Extracted information:
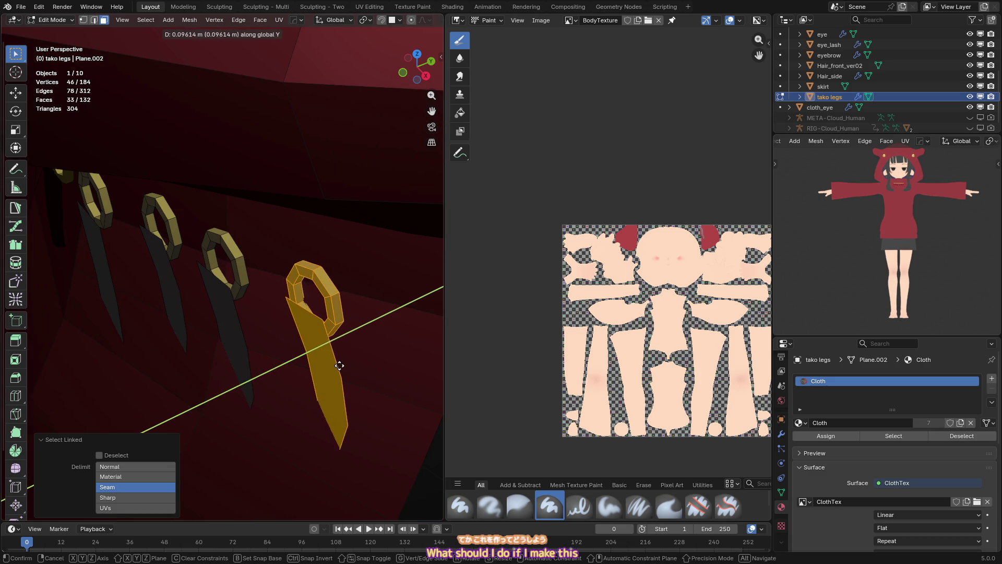
left_click(346, 365)
- Return the ornament to Object Mode, deselect all and save takoGirl.blend
key("KP_1")
key("Tab")
scroll(207, 313, "down", 4)
key("alt+a")
key("ctrl+s")
scroll(225, 332, "down", 3)
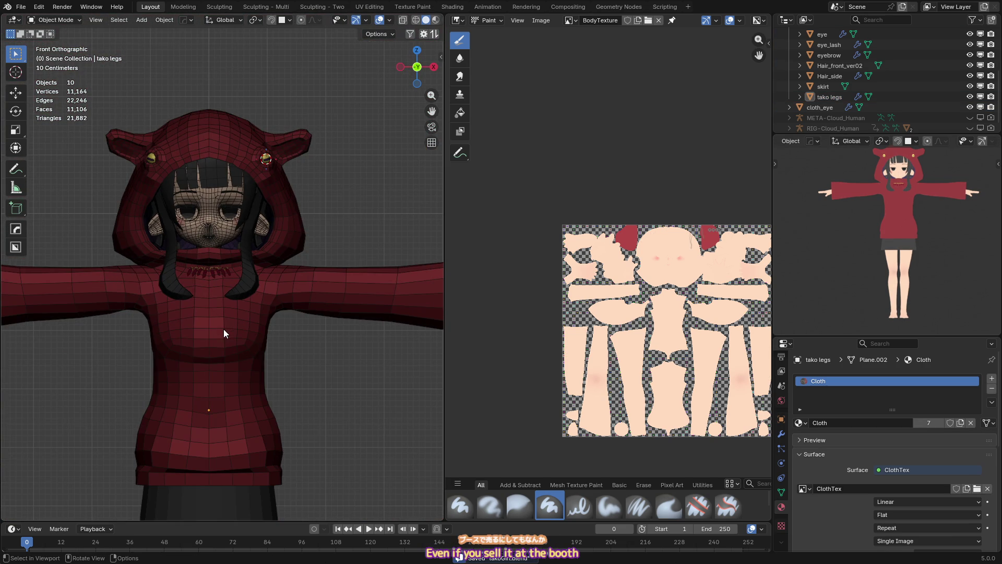
scroll(932, 324, "down", 1)
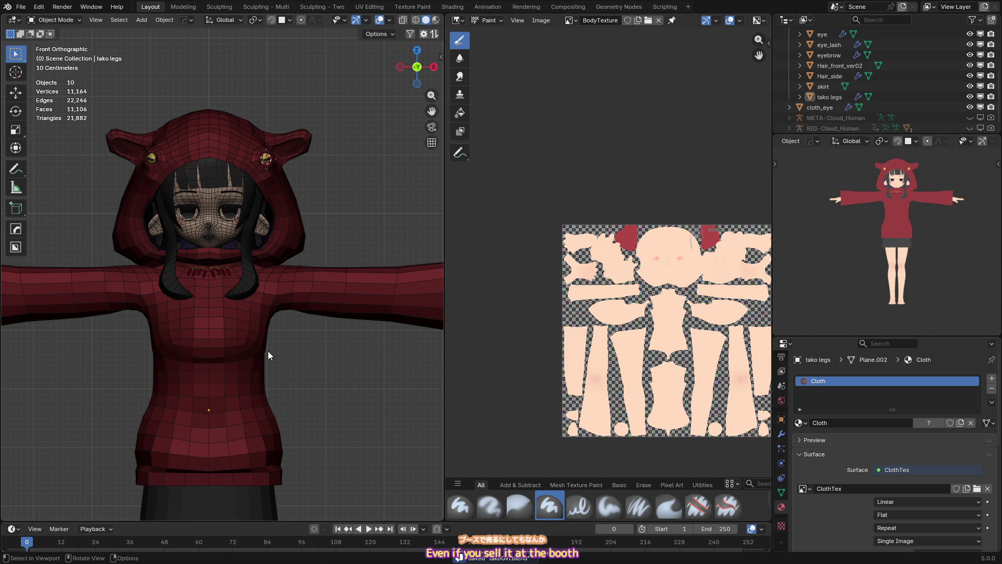
middle_click_drag(264, 353, 246, 278, "shift")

Task brief:
If you see a picture in the listing, skip it while copying everything else exactly.

Final answer:
left_click(346, 365)
- Return the ornament to Object Mode, deselect all and save takoGirl.blend
key("KP_1")
key("Tab")
scroll(207, 313, "down", 4)
key("alt+a")
key("ctrl+s")
scroll(225, 332, "down", 3)
scroll(932, 324, "down", 1)
middle_click_drag(264, 353, 246, 278, "shift")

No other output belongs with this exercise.